_Provided records_
/---

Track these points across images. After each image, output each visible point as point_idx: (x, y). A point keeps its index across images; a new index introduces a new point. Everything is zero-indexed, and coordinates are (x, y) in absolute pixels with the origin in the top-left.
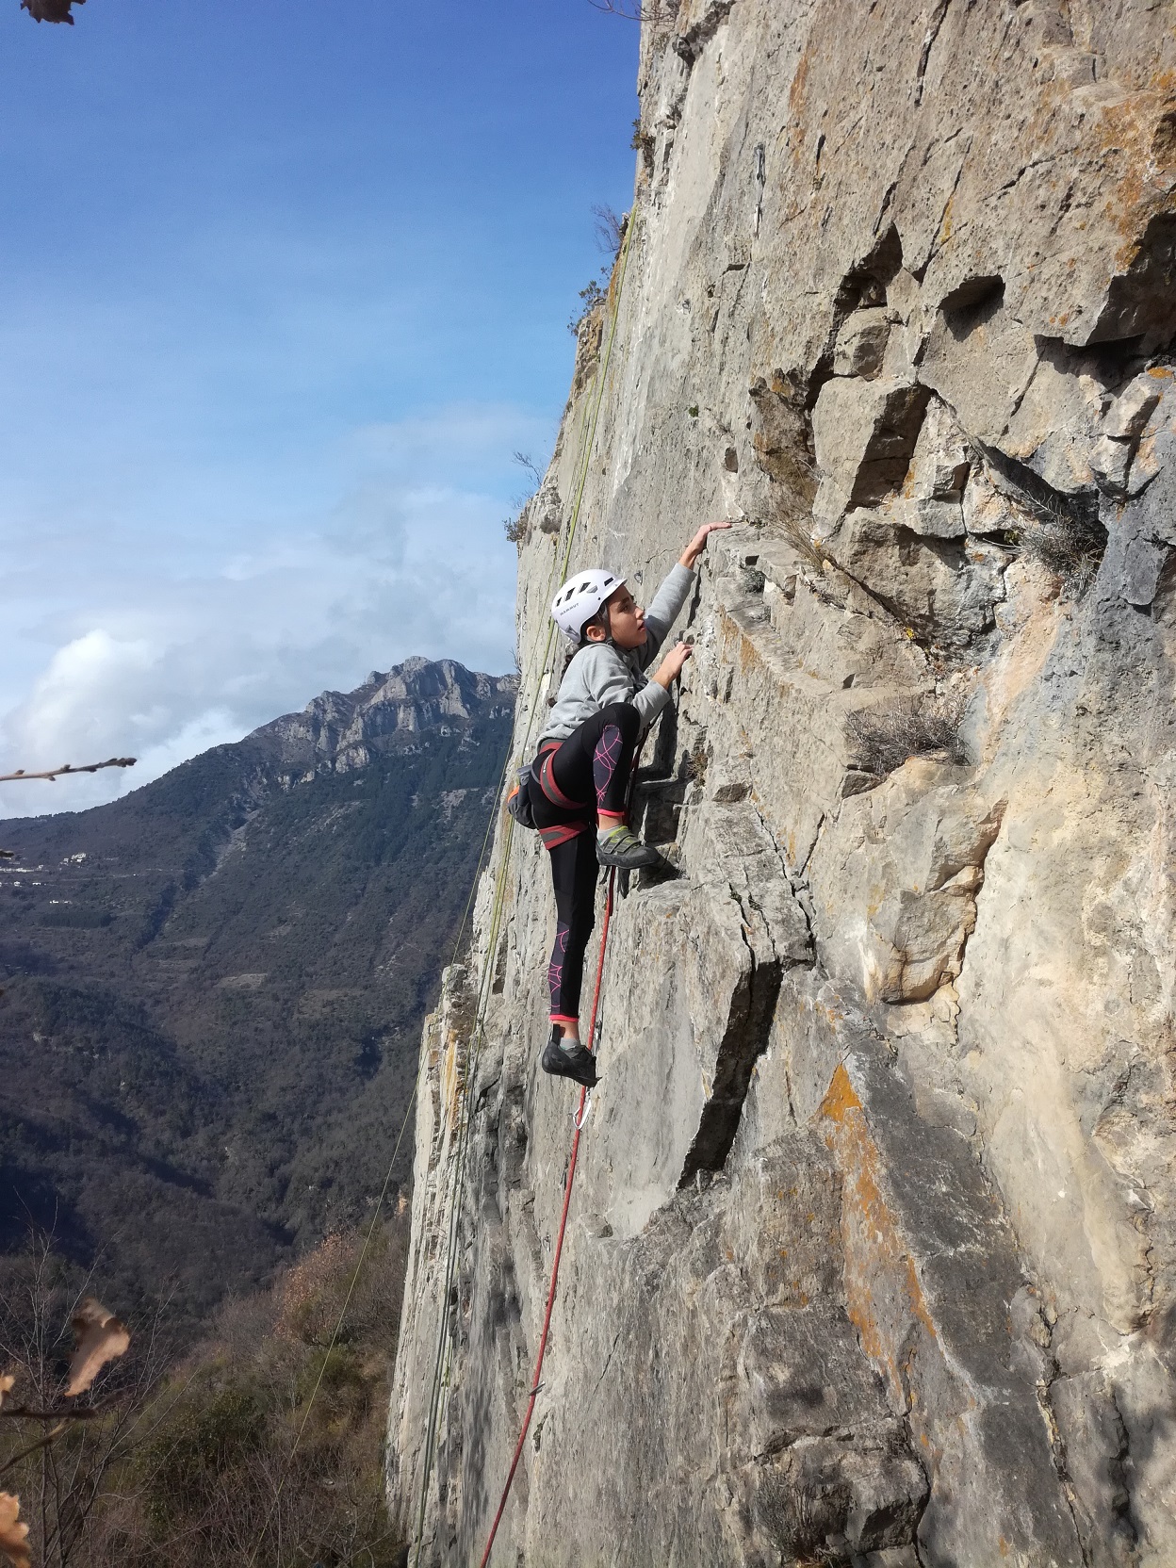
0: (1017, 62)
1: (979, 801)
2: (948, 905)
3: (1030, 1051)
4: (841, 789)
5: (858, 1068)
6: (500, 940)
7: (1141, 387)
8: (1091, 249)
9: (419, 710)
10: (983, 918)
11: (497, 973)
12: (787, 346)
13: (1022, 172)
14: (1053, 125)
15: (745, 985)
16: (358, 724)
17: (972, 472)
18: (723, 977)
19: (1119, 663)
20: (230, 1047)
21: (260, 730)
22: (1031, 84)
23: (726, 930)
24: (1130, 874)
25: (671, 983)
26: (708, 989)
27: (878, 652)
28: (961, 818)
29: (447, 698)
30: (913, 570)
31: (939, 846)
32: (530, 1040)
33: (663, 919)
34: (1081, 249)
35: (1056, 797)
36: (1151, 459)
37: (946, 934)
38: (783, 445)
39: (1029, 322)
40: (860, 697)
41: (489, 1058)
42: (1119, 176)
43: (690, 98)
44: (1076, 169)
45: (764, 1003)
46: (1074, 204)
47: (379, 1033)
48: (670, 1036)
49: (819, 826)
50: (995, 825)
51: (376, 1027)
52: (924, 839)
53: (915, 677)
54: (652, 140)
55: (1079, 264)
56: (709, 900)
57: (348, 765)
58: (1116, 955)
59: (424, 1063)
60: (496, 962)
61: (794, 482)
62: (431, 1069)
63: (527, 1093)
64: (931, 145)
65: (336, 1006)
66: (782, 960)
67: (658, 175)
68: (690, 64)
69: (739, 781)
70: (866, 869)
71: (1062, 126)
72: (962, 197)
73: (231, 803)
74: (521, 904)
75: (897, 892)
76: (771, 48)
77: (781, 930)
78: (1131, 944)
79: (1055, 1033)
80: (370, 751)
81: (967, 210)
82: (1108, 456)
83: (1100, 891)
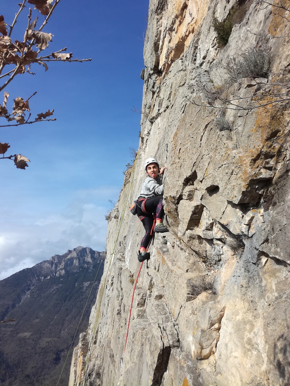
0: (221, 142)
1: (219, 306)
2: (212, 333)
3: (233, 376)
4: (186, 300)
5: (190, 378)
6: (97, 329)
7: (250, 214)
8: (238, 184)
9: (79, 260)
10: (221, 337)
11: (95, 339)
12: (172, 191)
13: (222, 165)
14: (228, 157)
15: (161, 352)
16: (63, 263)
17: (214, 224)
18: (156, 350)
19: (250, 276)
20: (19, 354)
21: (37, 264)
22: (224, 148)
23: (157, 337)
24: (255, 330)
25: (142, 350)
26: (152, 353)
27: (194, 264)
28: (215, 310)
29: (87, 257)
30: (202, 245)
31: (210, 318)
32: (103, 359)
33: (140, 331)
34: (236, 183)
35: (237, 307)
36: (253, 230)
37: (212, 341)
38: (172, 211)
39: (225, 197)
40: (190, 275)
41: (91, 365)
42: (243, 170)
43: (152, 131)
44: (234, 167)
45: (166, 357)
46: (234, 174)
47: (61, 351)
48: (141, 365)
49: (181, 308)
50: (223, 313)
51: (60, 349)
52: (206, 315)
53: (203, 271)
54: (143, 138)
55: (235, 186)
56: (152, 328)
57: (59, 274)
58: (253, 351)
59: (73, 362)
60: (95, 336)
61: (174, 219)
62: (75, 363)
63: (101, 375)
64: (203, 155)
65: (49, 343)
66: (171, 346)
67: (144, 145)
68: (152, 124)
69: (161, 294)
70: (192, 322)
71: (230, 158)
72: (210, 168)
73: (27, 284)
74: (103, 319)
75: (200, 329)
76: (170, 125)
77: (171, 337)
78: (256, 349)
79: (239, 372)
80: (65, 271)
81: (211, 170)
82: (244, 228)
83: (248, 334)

\---
/---

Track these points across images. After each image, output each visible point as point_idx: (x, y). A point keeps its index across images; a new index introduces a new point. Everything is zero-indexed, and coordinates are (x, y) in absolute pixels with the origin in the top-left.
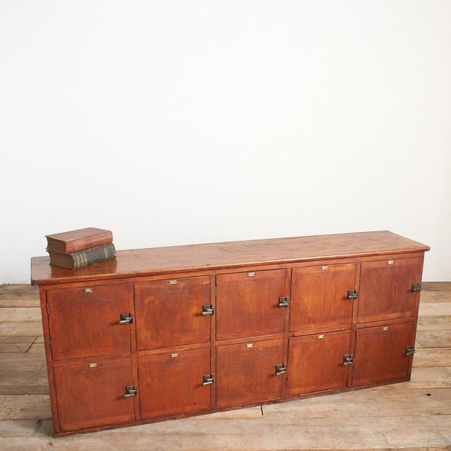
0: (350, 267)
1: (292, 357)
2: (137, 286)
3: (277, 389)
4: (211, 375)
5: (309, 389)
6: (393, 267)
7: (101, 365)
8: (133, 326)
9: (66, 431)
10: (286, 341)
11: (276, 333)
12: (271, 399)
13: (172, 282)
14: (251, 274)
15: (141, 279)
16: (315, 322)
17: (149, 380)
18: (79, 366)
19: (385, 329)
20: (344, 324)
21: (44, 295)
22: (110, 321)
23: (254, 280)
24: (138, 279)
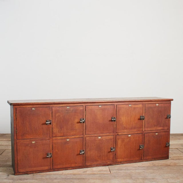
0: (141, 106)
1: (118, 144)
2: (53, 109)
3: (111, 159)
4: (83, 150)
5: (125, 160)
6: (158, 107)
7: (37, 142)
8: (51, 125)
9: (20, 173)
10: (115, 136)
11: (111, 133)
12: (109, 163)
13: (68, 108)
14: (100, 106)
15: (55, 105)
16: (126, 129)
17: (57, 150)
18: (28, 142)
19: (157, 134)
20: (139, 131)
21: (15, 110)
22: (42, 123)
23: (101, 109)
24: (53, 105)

\---

_Exercise directions_
For this exercise, repeat exactly the lines of the data above from the one with "56: (709, 900)" down to the one with "82: (1108, 456)", both end lines included.

_Response_
56: (709, 900)
57: (348, 765)
58: (1116, 955)
59: (424, 1063)
60: (496, 962)
61: (794, 482)
62: (431, 1069)
63: (527, 1093)
64: (931, 145)
65: (336, 1006)
66: (782, 960)
67: (658, 175)
68: (690, 64)
69: (739, 781)
70: (866, 869)
71: (1062, 126)
72: (962, 197)
73: (231, 803)
74: (521, 904)
75: (897, 892)
76: (771, 48)
77: (781, 930)
78: (1131, 944)
79: (1055, 1033)
80: (370, 751)
81: (967, 210)
82: (1108, 456)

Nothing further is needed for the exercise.